Mary Spurgeon created this sculpture dedicated in 2004. This is another great statue. It’s larger than life, much like the legendary cowboy. He looks across the city keeping his eye out for bad guys… and in this case… Ed.
Oldest Cowboy in Dodge City
Local dentist, Dr. Oscar Simpson, created a plaster mold of Joe Sughrue who served as the Dodge City Chief of police from 1933-1936. The statue was unveiled in 1928. Dr. Simpson went on to lead the restoration of Boot Hill Cemetery before he died in 1935. The statue was restored in 2015.
The plaque on the statue reads, “On the ashes of my campfire, this city is built. Modeled by G.H. Simpson, DDS. Pioneer Dentist 1927.”
I could have sworn I read that the statue is made from tooth enamel, but I can’t seem to find that reference.
La Crosse, KS
This is the third statue during this trip. As you can see, Lady Liberty is missing. The kind woman at City Hall told me the liberty statue is undergoing restoration work and will return to her pedestal once completed.

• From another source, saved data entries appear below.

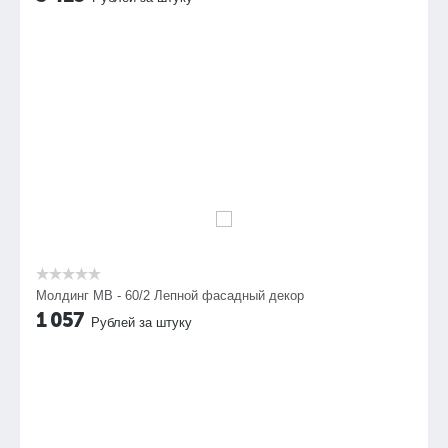
Молдинг МВ - 60/2 Лепной фасадный декор
1 057
Рублей за штуку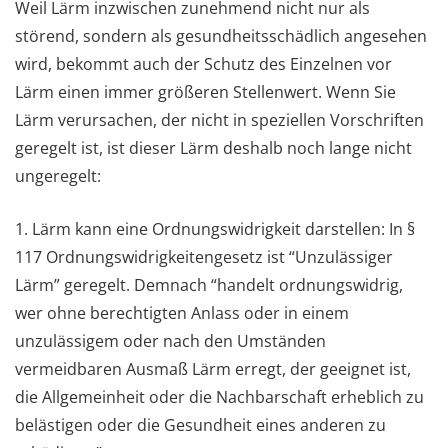
Weil Lärm inzwischen zunehmend nicht nur als
störend, sondern als gesundheitsschädlich angesehen
wird, bekommt auch der Schutz des Einzelnen vor
Lärm einen immer größeren Stellenwert. Wenn Sie
Lärm verursachen, der nicht in speziellen Vorschriften
geregelt ist, ist dieser Lärm deshalb noch lange nicht
ungeregelt:
1. Lärm kann eine Ordnungswidrigkeit darstellen: In §
117 Ordnungswidrigkeitengesetz ist “Unzulässiger
Lärm” geregelt. Demnach “handelt ordnungswidrig,
wer ohne berechtigten Anlass oder in einem
unzulässigem oder nach den Umständen
vermeidbaren Ausmaß Lärm erregt, der geeignet ist,
die Allgemeinheit oder die Nachbarschaft erheblich zu
belästigen oder die Gesundheit eines anderen zu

Jeremy likes to tease me about visiting some of America’s weirdest roadside attractions. The Barbed Wire Museum is the example he always uses, even though neither one of us has been there. I was disappointed it was closed on this trip. But I had to get a picture for Jeremy.
This Strengthen the Arm of Liberty holds court over the Hays city library and looks out on a local treasure the art deco Fox Theater.
Our final little liberty statue of this trip was found in Russell, KS. Home of one of our state’s greatest men, Bob Dole.